====== Given records ======

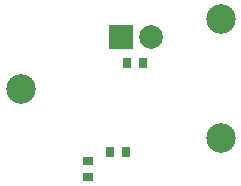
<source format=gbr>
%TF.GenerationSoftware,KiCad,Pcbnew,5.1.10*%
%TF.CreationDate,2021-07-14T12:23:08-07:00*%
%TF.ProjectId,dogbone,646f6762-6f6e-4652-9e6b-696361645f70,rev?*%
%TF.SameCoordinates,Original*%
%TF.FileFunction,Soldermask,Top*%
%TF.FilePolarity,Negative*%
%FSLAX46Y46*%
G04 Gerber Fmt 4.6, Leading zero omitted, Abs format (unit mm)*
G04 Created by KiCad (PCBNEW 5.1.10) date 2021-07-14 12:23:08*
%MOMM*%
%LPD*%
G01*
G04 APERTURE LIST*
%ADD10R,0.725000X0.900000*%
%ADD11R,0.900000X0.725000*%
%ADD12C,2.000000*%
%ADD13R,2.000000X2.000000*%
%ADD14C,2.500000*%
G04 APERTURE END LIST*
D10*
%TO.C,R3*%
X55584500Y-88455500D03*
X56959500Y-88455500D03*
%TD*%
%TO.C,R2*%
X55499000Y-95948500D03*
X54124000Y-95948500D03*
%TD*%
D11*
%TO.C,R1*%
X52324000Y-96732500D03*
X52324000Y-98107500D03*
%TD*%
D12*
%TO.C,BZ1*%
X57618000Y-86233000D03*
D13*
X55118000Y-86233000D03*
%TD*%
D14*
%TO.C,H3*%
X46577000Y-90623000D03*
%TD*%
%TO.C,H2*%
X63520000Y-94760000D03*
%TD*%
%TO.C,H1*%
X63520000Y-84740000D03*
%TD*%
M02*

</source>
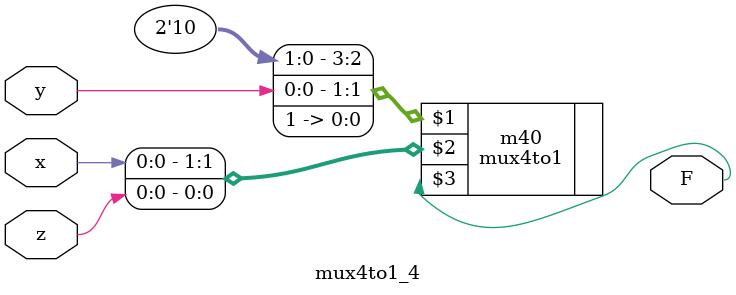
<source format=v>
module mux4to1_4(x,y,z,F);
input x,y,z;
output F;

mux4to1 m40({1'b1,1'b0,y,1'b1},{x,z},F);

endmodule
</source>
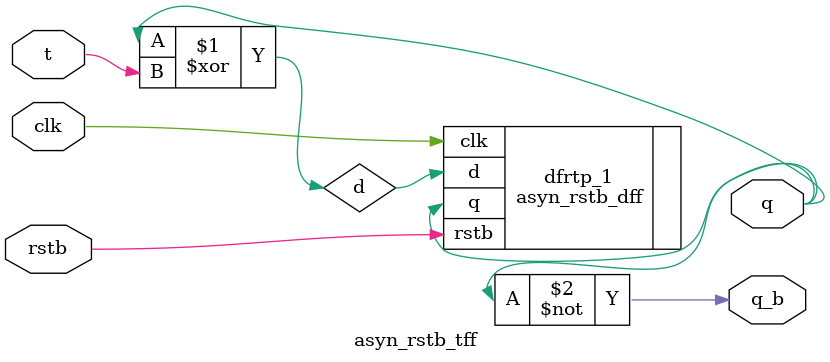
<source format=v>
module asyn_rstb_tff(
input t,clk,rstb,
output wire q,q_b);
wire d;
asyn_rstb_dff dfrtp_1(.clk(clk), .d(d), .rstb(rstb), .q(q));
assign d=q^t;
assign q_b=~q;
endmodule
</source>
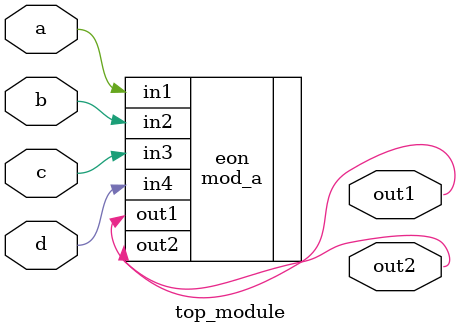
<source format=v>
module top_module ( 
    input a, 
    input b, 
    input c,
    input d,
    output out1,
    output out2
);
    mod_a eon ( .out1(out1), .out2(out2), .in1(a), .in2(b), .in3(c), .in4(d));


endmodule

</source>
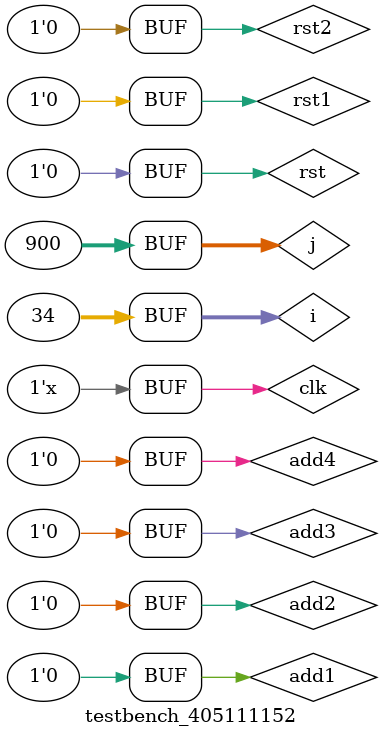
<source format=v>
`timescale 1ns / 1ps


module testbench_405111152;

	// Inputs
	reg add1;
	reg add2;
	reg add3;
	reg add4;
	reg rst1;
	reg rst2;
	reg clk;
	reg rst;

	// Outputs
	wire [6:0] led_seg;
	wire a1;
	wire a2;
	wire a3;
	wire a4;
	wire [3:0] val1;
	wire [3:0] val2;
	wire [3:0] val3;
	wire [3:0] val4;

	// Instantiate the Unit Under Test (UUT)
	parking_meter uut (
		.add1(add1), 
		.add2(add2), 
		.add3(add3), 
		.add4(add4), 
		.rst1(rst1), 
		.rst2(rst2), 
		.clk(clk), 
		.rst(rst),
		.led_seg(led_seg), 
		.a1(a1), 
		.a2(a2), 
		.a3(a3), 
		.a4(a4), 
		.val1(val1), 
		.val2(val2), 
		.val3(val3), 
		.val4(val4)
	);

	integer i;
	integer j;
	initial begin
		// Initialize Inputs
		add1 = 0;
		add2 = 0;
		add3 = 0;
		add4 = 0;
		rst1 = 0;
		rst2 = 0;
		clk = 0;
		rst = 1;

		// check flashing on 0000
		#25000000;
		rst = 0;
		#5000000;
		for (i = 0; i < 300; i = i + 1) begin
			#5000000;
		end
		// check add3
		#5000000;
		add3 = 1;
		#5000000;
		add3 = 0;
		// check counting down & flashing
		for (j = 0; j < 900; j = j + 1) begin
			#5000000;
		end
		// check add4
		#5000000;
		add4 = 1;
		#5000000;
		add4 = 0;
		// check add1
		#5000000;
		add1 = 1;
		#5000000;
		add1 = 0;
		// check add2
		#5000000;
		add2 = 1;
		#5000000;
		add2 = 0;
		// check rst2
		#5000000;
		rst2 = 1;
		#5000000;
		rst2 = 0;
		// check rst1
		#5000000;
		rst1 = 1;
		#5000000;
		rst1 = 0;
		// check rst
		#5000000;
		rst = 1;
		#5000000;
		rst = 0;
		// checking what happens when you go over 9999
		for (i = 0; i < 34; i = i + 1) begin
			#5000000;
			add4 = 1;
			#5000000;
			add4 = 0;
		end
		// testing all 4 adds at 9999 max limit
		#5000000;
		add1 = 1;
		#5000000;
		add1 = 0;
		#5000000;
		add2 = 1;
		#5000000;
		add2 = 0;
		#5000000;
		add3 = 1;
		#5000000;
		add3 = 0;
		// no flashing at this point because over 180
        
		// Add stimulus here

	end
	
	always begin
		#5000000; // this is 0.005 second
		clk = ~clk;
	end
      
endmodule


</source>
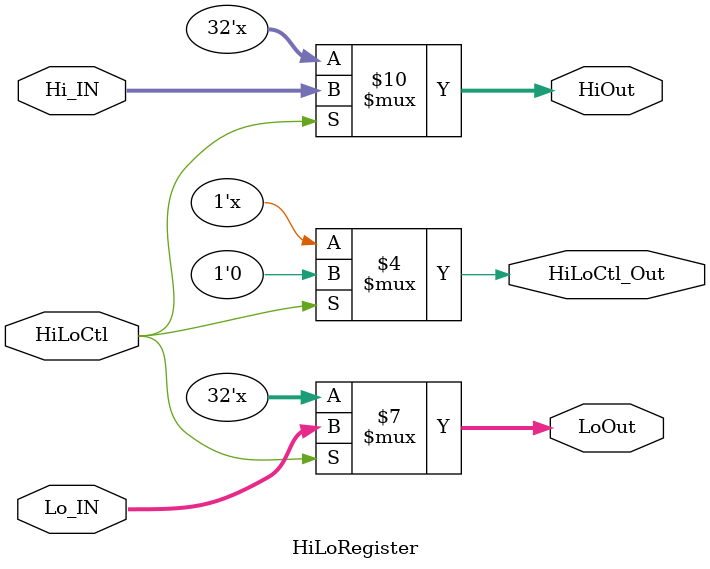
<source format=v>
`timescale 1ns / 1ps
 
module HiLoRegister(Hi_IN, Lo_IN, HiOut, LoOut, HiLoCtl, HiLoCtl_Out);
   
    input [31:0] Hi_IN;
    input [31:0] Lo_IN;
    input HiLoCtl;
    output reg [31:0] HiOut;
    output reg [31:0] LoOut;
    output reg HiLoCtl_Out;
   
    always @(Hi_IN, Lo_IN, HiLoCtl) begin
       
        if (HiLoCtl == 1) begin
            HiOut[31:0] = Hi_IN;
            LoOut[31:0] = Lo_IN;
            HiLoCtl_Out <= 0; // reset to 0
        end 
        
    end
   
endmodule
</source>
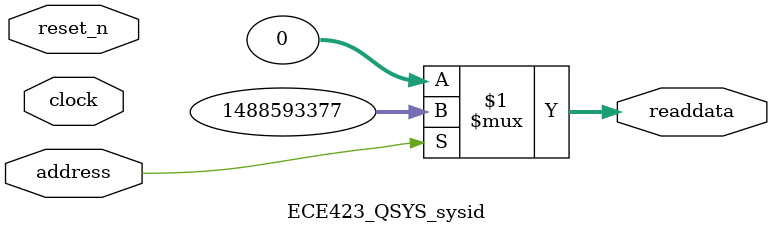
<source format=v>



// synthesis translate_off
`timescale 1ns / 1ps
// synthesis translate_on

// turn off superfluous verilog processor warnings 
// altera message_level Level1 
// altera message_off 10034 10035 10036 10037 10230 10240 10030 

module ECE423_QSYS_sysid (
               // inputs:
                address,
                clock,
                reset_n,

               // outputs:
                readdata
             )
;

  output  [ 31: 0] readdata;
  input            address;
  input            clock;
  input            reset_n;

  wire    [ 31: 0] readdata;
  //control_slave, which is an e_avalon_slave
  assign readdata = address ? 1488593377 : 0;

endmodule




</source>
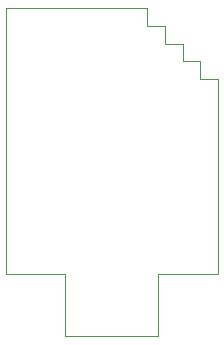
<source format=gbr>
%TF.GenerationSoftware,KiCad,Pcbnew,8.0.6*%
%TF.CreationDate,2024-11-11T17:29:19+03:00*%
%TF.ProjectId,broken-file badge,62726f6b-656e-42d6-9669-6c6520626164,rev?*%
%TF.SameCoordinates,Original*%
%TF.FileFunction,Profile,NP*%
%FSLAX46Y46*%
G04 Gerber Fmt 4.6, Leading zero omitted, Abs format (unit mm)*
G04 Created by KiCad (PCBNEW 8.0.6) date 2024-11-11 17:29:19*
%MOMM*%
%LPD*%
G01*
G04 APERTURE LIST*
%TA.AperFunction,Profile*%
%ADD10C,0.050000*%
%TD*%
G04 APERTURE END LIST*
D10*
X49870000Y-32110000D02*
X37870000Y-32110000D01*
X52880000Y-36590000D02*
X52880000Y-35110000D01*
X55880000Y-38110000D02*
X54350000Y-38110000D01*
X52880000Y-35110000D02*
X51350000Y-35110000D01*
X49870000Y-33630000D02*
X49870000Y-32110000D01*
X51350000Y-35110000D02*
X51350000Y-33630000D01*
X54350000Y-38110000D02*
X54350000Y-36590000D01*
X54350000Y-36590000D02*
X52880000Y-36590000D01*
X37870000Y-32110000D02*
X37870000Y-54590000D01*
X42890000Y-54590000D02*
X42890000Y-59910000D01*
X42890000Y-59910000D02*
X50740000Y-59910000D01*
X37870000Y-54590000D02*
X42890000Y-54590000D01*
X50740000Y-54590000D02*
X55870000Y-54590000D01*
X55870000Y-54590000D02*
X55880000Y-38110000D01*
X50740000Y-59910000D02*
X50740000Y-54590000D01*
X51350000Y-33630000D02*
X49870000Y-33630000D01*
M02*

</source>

======

To do = Among the entries above, which lines include "readdata"? List them all.

Answer for this exercise =
                readdata
  output  [ 31: 0] readdata;
  wire    [ 31: 0] readdata;
  assign readdata = address ? 1488593377 : 0;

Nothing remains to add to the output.